◆ The tasks:
• a. In the article on Ebrahim Raisi's religious rank, for how many years did Raisi head the judiciary?
• b. Carry the article on Ebrahim Raisi's religious rank forward, starting after its final sentence.

== Extract

Since becoming president, conservative voices have presented Raisi as one of the most senior levels of the clergy. Yet there are doubts he's got the sufficient religious education
Iran's President Ebrahim Raisi kisses the Quran as he addresses the UN General Assembly in New York City, 19 September (Reuters)
Iran's President Ebrahim Raisi kisses the Quran as he addresses the UN General Assembly in New York City, 19 September 2023 (Reuters)
By MEE correspondent in Tehran

Ebrahim Raisi is Iran’s president. He’s a principlist cleric with fiercely conservative beliefs who headed the judiciary for four years. But is he an ayatollah?

Yes, according to his entourage, who have been referring to him as such ever since he assumed the presidency two years ago.

Not everyone agrees. And in the Islamic Republic of Iran, where religious rankings carry significant political weight, the debate carries a question of legitimacy for the president, particularly if he eyes the greatest prize of all: the position of supreme leader.

====
== Stored rows

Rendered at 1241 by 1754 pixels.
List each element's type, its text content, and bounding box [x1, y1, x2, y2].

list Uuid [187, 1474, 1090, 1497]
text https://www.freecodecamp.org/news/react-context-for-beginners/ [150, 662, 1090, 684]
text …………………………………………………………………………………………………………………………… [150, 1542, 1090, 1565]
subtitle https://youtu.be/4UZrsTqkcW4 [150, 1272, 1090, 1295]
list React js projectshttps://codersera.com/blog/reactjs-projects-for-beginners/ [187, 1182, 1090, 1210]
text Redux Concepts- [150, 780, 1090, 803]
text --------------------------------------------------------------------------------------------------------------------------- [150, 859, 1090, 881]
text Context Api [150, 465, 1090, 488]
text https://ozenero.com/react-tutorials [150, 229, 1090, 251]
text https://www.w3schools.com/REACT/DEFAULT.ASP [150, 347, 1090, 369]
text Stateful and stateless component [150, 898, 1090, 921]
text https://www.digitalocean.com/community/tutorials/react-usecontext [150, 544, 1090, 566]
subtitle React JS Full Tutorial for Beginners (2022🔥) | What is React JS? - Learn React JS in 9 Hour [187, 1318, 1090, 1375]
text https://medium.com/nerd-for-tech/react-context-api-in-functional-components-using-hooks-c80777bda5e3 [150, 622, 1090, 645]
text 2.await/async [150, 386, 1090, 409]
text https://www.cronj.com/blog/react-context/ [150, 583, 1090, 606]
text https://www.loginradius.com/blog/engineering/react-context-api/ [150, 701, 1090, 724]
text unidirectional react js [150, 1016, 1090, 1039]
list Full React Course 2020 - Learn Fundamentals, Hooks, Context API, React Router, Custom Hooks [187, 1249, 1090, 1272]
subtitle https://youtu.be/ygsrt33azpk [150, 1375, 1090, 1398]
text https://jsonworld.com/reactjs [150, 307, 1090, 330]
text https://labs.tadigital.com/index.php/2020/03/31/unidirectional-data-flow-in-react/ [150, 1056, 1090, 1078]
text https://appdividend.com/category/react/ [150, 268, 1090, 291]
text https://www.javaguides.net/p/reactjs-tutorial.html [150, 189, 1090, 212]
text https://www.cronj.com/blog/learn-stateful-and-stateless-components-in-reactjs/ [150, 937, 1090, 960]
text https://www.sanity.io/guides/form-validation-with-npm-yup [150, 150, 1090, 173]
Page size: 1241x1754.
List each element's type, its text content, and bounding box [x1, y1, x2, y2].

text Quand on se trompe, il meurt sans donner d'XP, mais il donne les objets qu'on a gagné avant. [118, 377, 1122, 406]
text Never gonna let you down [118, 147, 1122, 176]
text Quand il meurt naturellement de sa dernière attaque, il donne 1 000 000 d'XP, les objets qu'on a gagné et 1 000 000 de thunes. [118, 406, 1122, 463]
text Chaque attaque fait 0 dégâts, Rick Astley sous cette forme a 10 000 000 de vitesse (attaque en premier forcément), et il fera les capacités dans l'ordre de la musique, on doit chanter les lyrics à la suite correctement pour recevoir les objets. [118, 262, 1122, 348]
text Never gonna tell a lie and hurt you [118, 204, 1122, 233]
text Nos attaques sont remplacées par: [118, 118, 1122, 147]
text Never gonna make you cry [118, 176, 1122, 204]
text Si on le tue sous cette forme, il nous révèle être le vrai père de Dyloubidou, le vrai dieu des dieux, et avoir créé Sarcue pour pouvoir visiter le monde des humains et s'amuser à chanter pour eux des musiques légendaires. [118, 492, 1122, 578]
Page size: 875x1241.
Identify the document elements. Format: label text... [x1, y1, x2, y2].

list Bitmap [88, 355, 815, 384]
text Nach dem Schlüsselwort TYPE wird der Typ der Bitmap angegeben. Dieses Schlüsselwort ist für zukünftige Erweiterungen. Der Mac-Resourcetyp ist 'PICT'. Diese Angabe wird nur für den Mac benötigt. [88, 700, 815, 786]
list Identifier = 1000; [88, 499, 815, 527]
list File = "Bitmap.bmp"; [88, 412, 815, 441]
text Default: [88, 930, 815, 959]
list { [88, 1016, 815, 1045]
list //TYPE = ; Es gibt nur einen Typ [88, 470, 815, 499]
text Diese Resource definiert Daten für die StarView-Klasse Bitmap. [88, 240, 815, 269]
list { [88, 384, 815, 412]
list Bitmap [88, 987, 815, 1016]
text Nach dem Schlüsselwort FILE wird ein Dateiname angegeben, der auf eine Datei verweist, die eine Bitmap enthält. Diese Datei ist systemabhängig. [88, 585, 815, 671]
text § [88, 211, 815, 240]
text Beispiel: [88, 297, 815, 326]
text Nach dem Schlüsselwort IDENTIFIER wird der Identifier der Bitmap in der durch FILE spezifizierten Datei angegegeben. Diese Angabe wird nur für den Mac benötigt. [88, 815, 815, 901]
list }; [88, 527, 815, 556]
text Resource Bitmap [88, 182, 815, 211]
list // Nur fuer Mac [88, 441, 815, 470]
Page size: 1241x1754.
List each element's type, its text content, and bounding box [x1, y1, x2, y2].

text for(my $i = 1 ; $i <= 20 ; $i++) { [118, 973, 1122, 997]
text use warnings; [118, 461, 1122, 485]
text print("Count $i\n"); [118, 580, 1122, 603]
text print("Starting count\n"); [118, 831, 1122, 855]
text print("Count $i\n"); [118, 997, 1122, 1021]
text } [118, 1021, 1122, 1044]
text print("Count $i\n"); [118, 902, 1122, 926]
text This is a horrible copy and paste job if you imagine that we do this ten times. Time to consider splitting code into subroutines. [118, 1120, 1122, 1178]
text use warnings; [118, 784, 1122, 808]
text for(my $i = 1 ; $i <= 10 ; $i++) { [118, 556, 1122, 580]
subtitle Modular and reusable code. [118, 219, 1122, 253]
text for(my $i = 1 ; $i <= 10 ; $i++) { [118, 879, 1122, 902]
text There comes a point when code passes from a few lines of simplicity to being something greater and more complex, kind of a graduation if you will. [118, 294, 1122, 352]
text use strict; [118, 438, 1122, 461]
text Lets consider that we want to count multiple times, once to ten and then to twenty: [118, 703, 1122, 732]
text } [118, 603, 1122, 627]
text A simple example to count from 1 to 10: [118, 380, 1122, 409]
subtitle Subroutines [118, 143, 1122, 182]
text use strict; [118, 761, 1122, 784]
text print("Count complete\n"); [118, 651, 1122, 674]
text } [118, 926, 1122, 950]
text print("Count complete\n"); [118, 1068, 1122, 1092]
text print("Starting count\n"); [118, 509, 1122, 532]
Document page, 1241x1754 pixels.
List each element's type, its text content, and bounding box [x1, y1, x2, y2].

====

◆ Answers for the tasks:
• a. Four years.

• b.
A group of reformist-leaning clerics, including senior figure Hossein Mousavi Tabrizi, insist Raisi can’t be considered an ayatollah - the second-highest rank of Shia clergy after grand ayatollah - based on his level of clerical knowledge.

According to Tabrizi, Raisi simply does not possess the necessary qualifications, as he has not reached the level where he can perform ijtihad, where ayatollahs make jurisprudential rulings based on their own understanding of Islamic principles. Scholars qualified to perform ijtihad are known as mujtahid.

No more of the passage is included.